Site Reliability Developer 5
OracleUs-wa,washington-bellevueUpdate time: March 6,2020
Job Description

About Oracle SaaS Cloud SRE

Oracle SaaS Cloud SRE plays a critical role in delivering and supporting best-of-breed cloud solutions to Oracle customers.

Oracle Cloud is the industry's broadest and most integrated public cloud. It offers best-in-class services across software as a service (SaaS), platform as a service (PaaS), and infrastructure as a service (IaaS), and even lets you put Oracle Cloud in your own data center. Oracle Cloud helps organizations drive innovation and business transformation by increasing business agility, lowering costs, and reducing IT complexity.

 

The Oracle Cloud has shown strong adoption, supporting 70 million users and more than 30 billion transactions each day. It runs in 19 data centers around the world.

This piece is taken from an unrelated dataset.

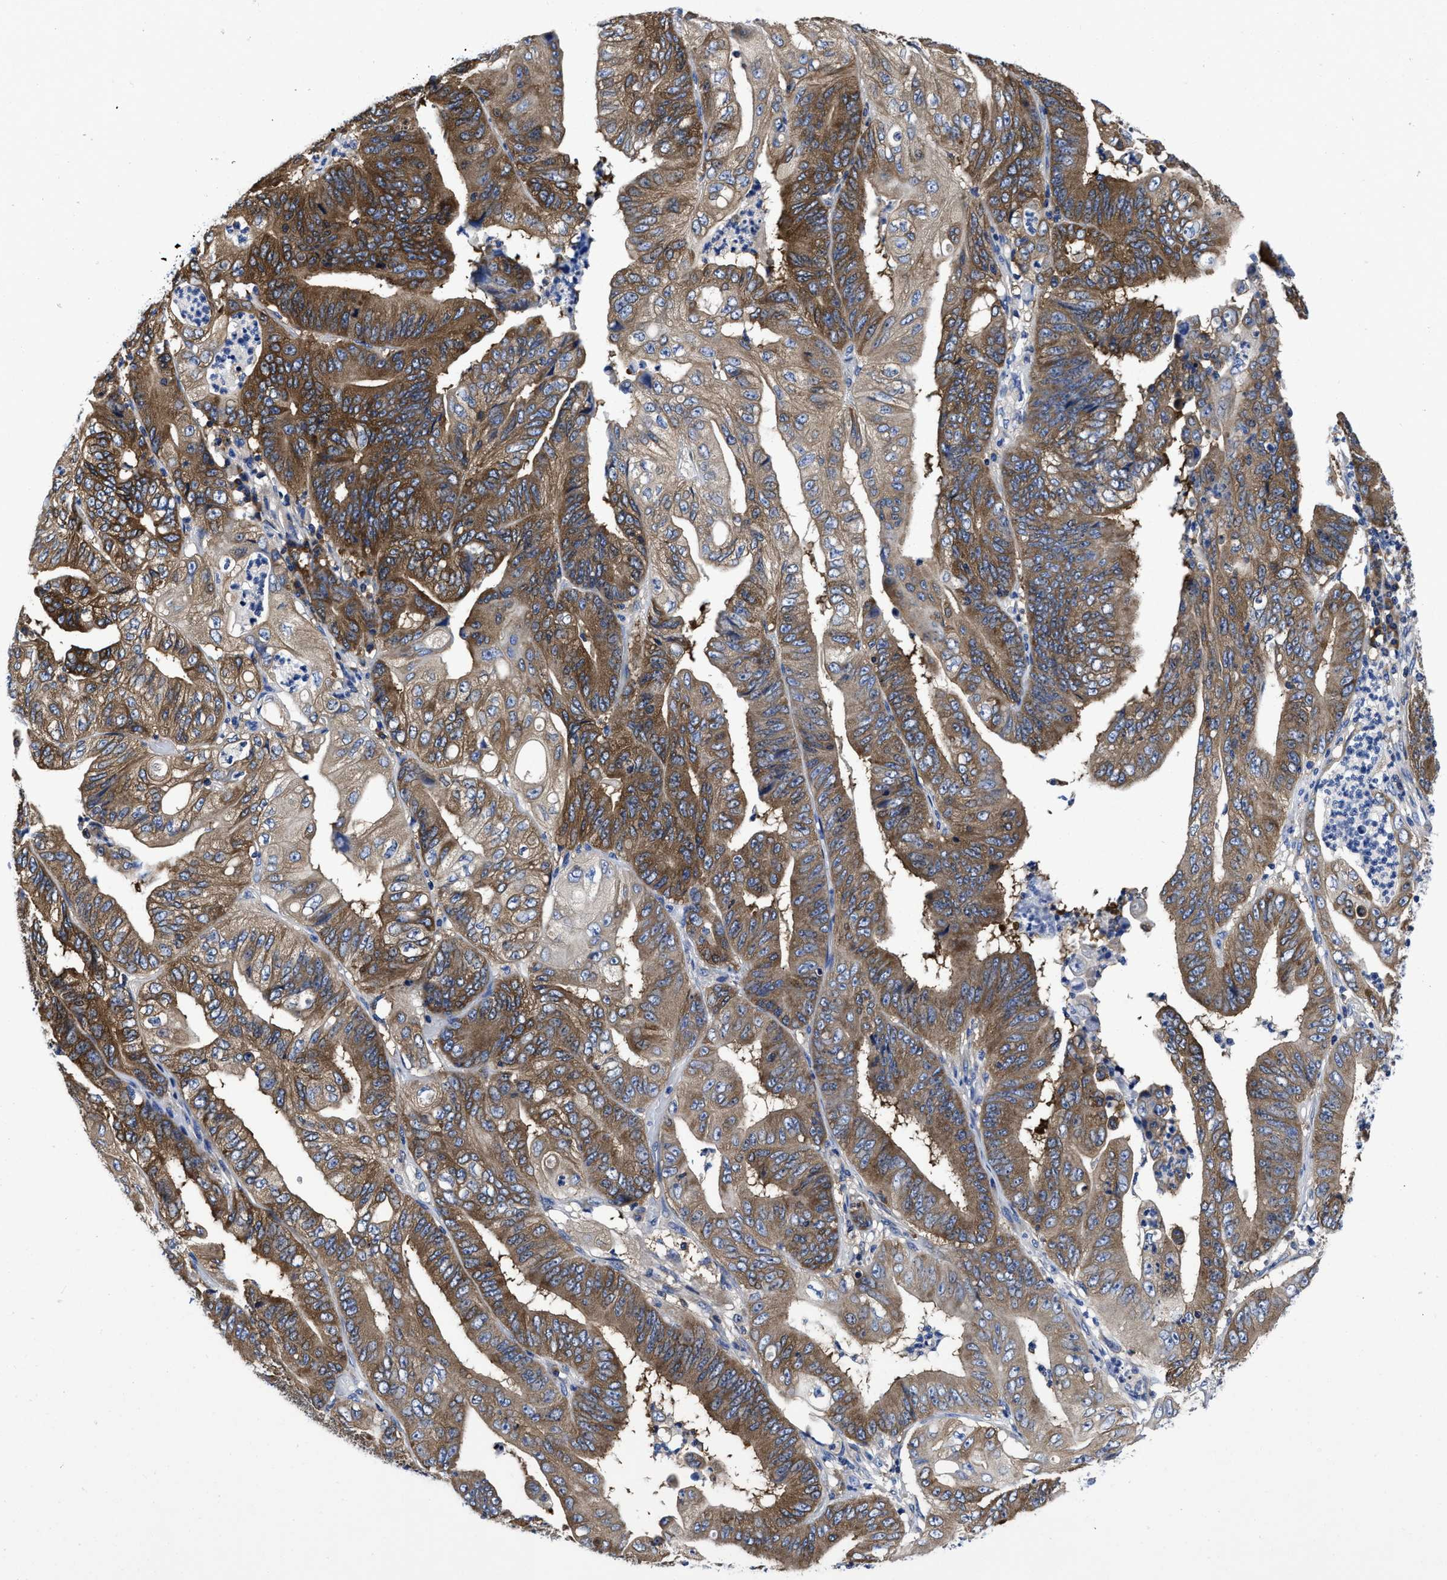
{"staining": {"intensity": "strong", "quantity": "25%-75%", "location": "cytoplasmic/membranous"}, "tissue": "stomach cancer", "cell_type": "Tumor cells", "image_type": "cancer", "snomed": [{"axis": "morphology", "description": "Adenocarcinoma, NOS"}, {"axis": "topography", "description": "Stomach"}], "caption": "This is a histology image of immunohistochemistry (IHC) staining of stomach adenocarcinoma, which shows strong expression in the cytoplasmic/membranous of tumor cells.", "gene": "YARS1", "patient": {"sex": "female", "age": 73}}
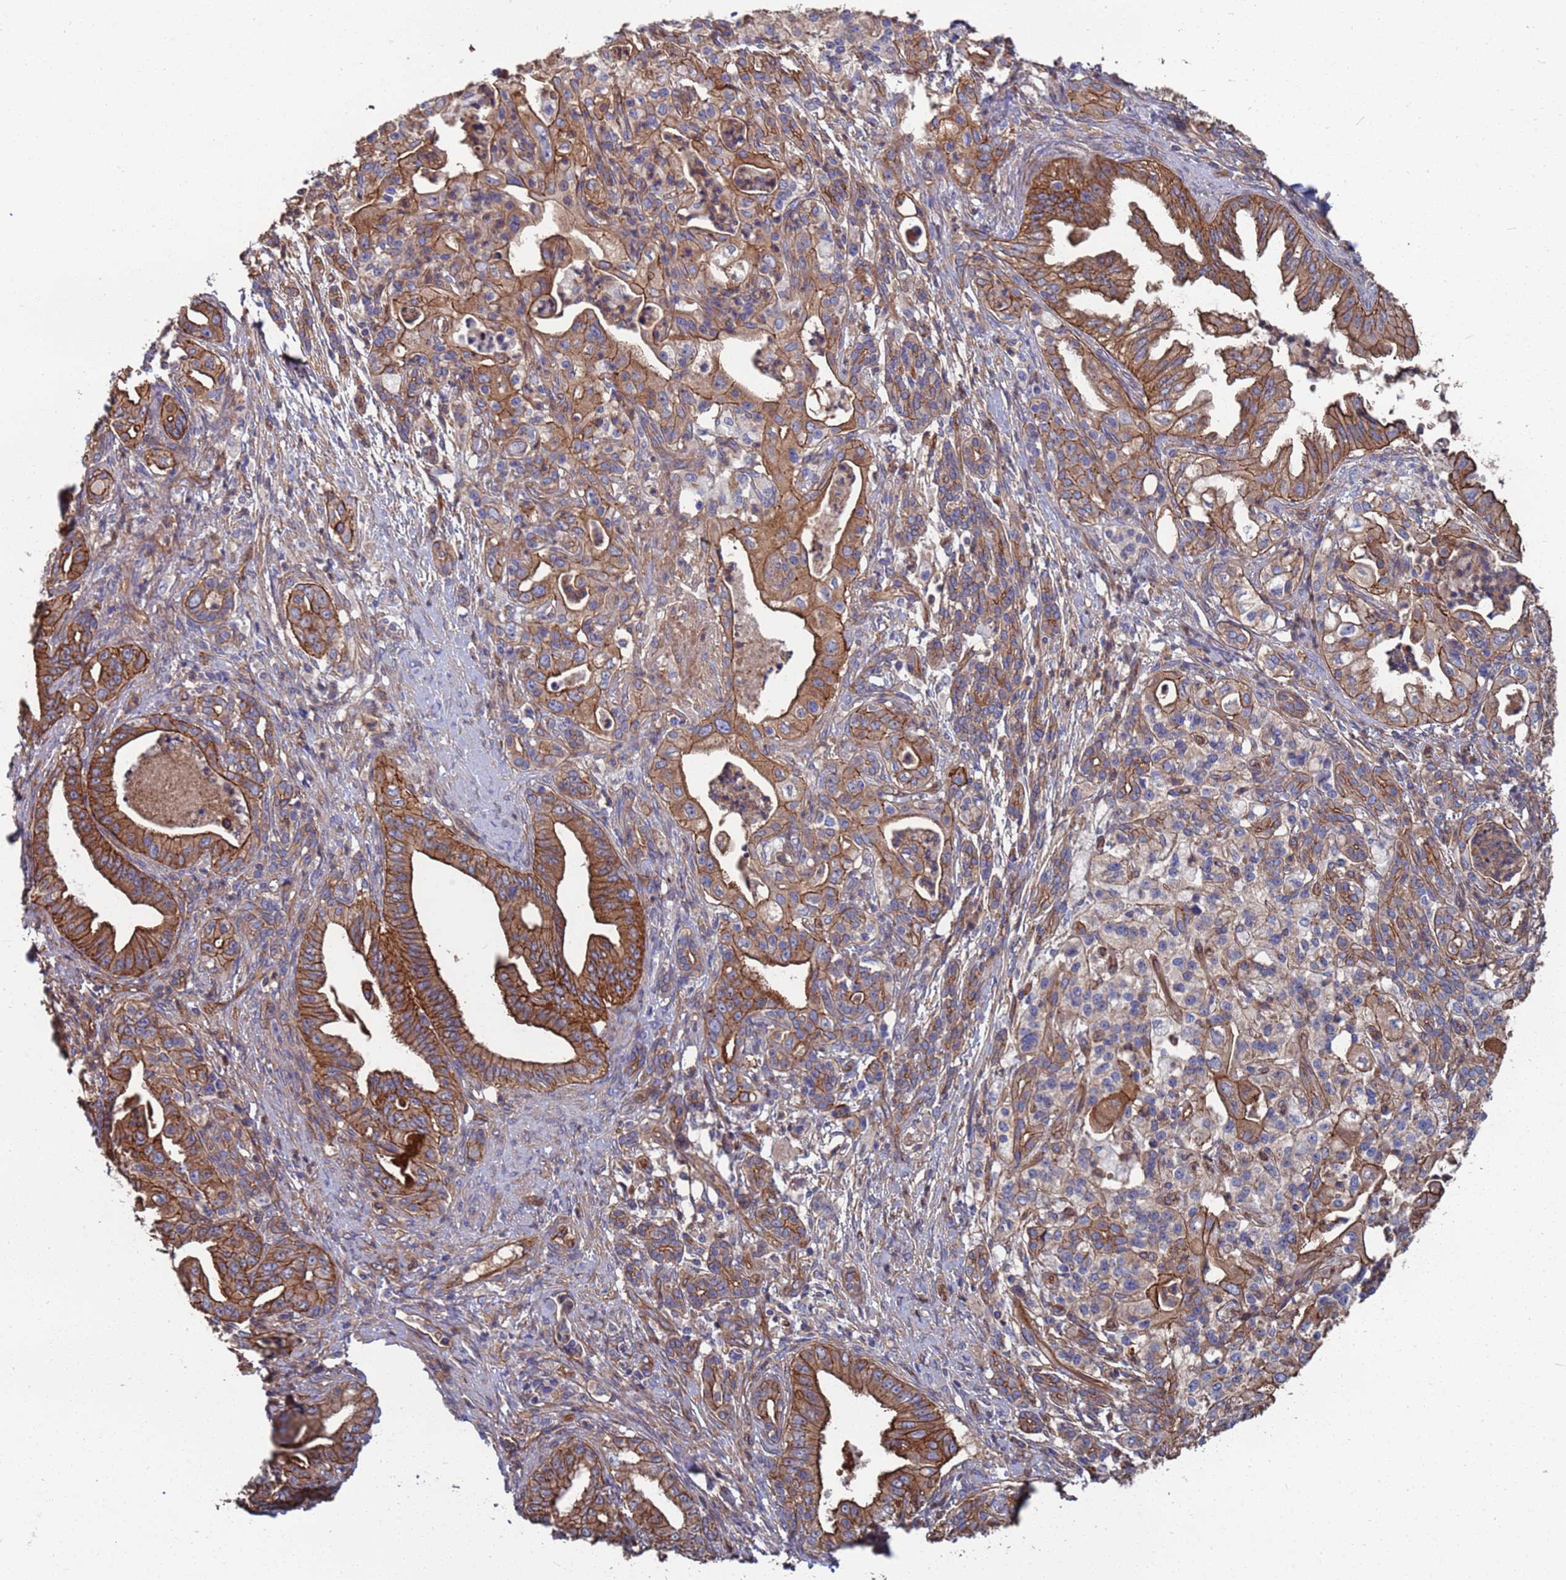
{"staining": {"intensity": "strong", "quantity": ">75%", "location": "cytoplasmic/membranous"}, "tissue": "pancreatic cancer", "cell_type": "Tumor cells", "image_type": "cancer", "snomed": [{"axis": "morphology", "description": "Adenocarcinoma, NOS"}, {"axis": "topography", "description": "Pancreas"}], "caption": "Immunohistochemical staining of pancreatic cancer demonstrates high levels of strong cytoplasmic/membranous staining in approximately >75% of tumor cells. Ihc stains the protein in brown and the nuclei are stained blue.", "gene": "NDUFAF6", "patient": {"sex": "male", "age": 58}}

Our team delivers cross-team visibility and execution on the most challenging reliability issues impacting Oracle's SaaS customers. We engage deeply with service owners and stakeholders to deeply understand and improve critical issues that impair service experience.

 

About the Job

A unique opportunity to join a rapidly growing world-class team to improve the cutting-edge Oracle Cloud technologies and infrastructure that make up the Oracle Cloud solutions. As part of the SRE team, you will be continually challenged and have an opportunity to contribute to the Oracle Cloud success every day, working closely with our development partners.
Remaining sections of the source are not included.